Los servicios de vídeo bajo demanda que operen en Reino Unido para más de 500.000 usuarios de ese país tendrán supervisión suplementaria a cargo del regulador de comunicaciones Ofcom. El Gobierno británico ha presentado un paquete legislativo secundario que se añade a la Media Act de 2024, y que en esencia supone que las plataformas concernidas tendrán que seguir normas de contenido similares a las de emisoras tradicionales.
Esto se sustanciará en la creación de una primera categoría que incluiría a Netflix, Amazon Prime Video, Disney+ o competidores nacionales como ITVX y Channel 4. Todas esas plataformas tendrán que atenerse a estándares similares a los que establece el Broadcasting Code, que rige para las televisiones tradicionales desde su entrada en vigor en julio de 2005.
El objetivo de esta medida es la protección de menores y público vulnerables, así como mejorar la accesibilidad hasta alcanzar subtítulos en al menos el 80% del catálogo, audiodescripción en el 10% y lengua de signos en el 5%. Esas exigencias irán integradas en sendos códigos que Ofcom abrirá próximamente a consulta pública, y lo previsto es que los servicios tengan un año para asumir el de estándares y hasta cuatro para el de accesibilidad.
En el caso de las televisiones convencionales el primero de ellos también implica obligaciones de imparcialidad y exactitud en las noticias, pero en principio las grandes plataformas de EEUU no se verán especialmente afectadas por ellas en la medida en que apenas incluyen contenidos informativos. No así para los servicios nacionales, que en todo caso reflejan señales y contenidos que ya estaban sometidos a ellas.
El Gobierno busca consistencia en las exigencias para unos y otros de cara a cuestiones como la protección de menores o la accesibilidad.
Ofcom podrán imponer sanciones de un máximo de 250.000 libras por infracción o hasta el 5% de los ingresos cualificados en caso de incumplimiento de este marco, que aún queda por concretar.

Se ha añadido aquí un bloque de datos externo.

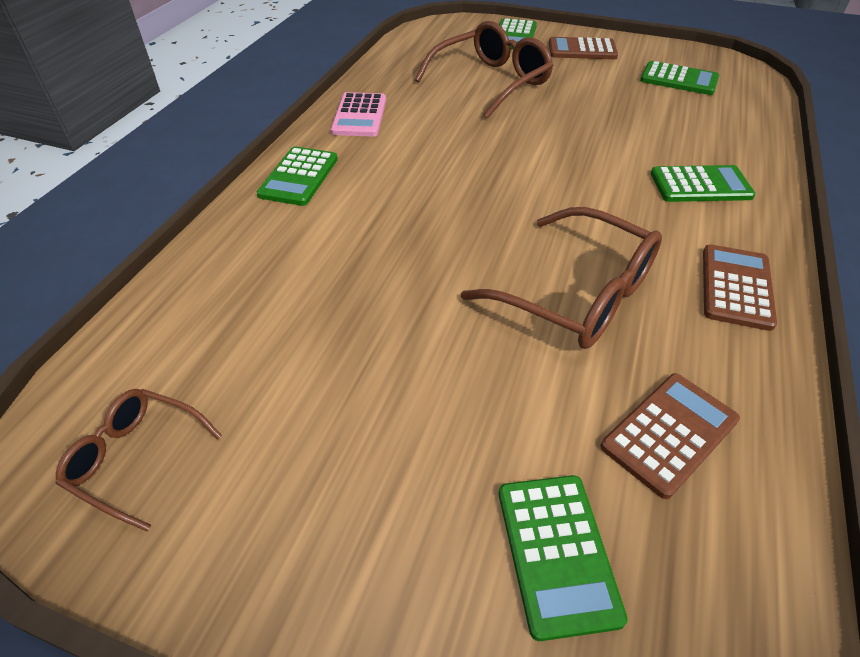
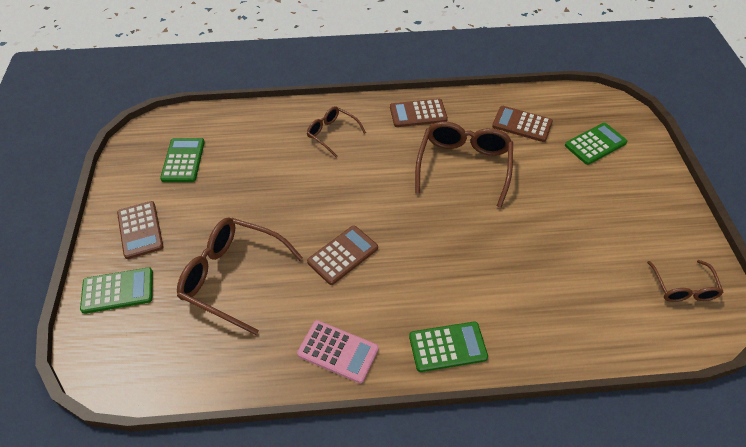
camera: 115 degrees left, 5 degrees up
pink calculator [331,92,386,137] -> pink calculator turned 45 degrees clockwise [297,320,379,383]
green calculator [651,165,756,202] -> brown glasses [307,106,366,158]
none -> brown calculator [307,225,378,285]

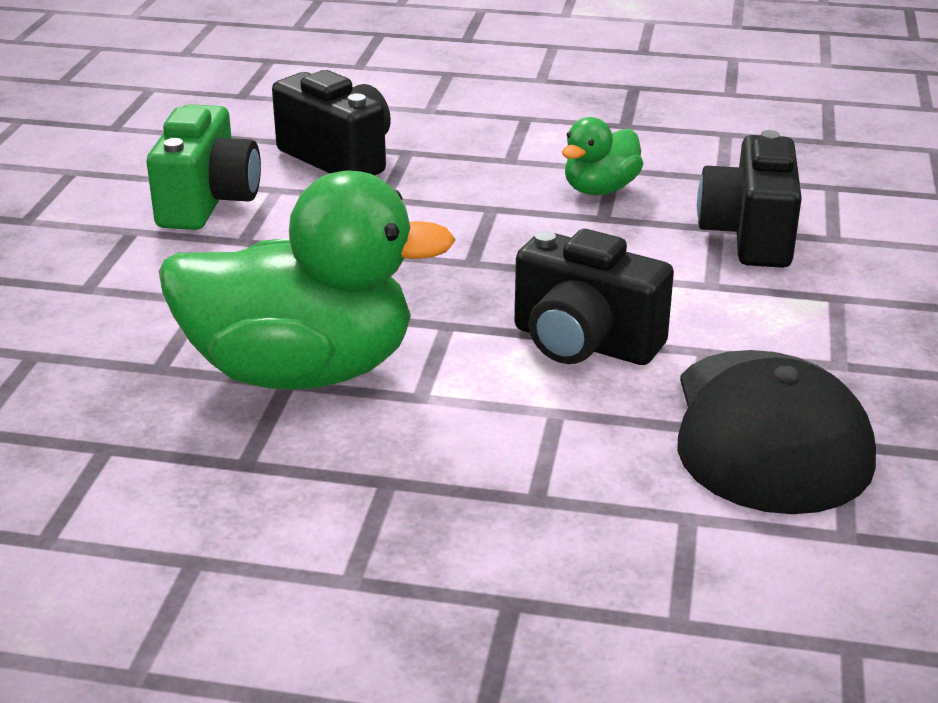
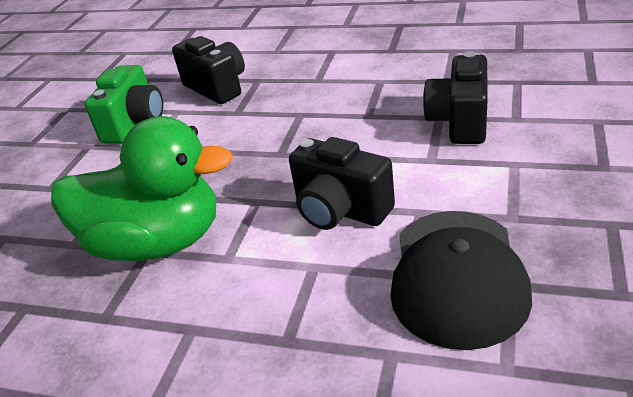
camera: 10 degrees right, 5 degrees up
green duck [562,117,643,195] -> none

El Gobierno ha justificado este movimiento señalando que dos de cada tres hogares británicos están suscritos a al menos Netflix, Prime Video o Disney, y el 85% utiliza algún servicio de vídeo bajo demanda frente al 67% que ve la televisión en directo.
En esas circunstancias el Ejecutivo considera que era necesario «crear un campo de juego más nivelado en el aspecto regulatorio», ya que muchas de las plataformas más populares en el país no están sometidas a las mismas exigencias y «algunas no están reguladas en absoluto». Y eso supone «un riesgo para la audiencia y una falta de consistencia en televisión y servicios similares», según un comunicado.